A bit perfumed with soft fruit flavors backed by tart acidity and dusty tannins.

Antonelli Montefalco Rosso 2012 ($25)

From the land of the sagrantino, this rosso is a light, yet well-structured sangiovese with cherry and savory flavors that would go well with (sorry for the cultural mix) tapas.

Carpinetto Vino Nobile de Montepulciano 2010 ($26)

Lean, Bordeaux-like with flavors of matured barrels — a good food wine.

Caiarossa “Pergolaia” Toscano 2010 ($28)

Sangiovese accounts for 80 percent of this wine, with the rest being Bordeaux grapes.
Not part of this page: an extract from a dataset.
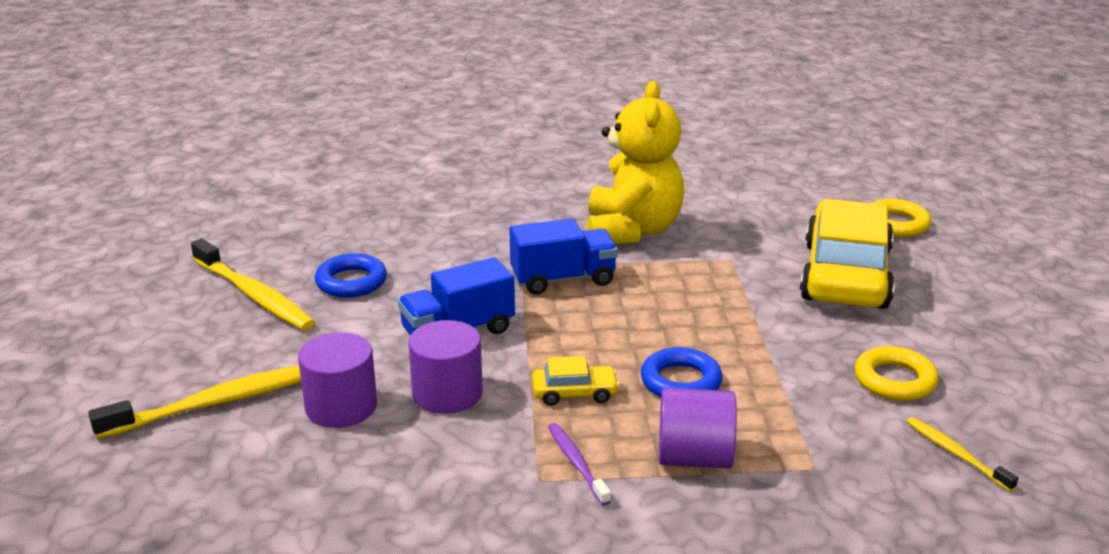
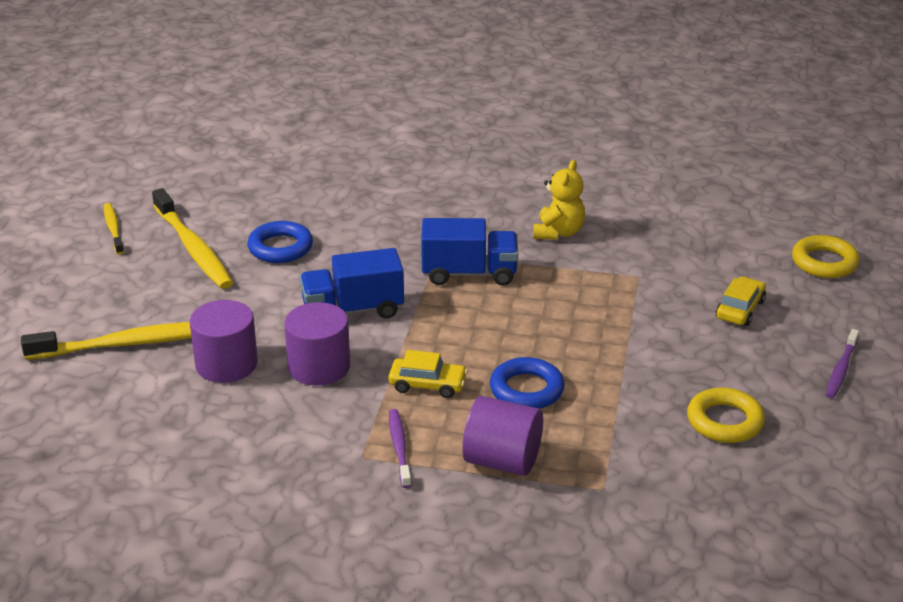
camera: 15 degrees right, 5 degrees up
(632, 231) = (558, 232): yellow teddy bear -> yellow teddy bear, size x0.53
(845, 275) = (740, 309): yellow car -> yellow car, size x0.42
(956, 454) = (740, 499): yellow toothbrush -> yellow toothbrush (113, 229)
(972, 315) = (841, 369): none -> purple toothbrush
It is delicious — mellow, silken, yet complex — with ripe but not lush fruit.

Lamole di Lamole Chianti Classico Gran Selezione 2011 ($33)

Quite nice — good body with ripe, firm fruit and toasty barrel notes, a gamy finish, and lots of tannin.

Caiaroissa Toscano 2010 ($65)

One of the top super-Tuscans with very ripe, dark fruit, big but still lean, that has more of a luxurious homogenous profile than a complex one.                                                     

We have one lonely red from South Africa that is more European than New World in style, so we let it tag along for the ride:

Simonsig “Merindol” Stellenbosch Syrah 2012 ($44)

Dark and a little medicinal and tannic with a touch of typical syrah fruitiness to go with murky, savory notes.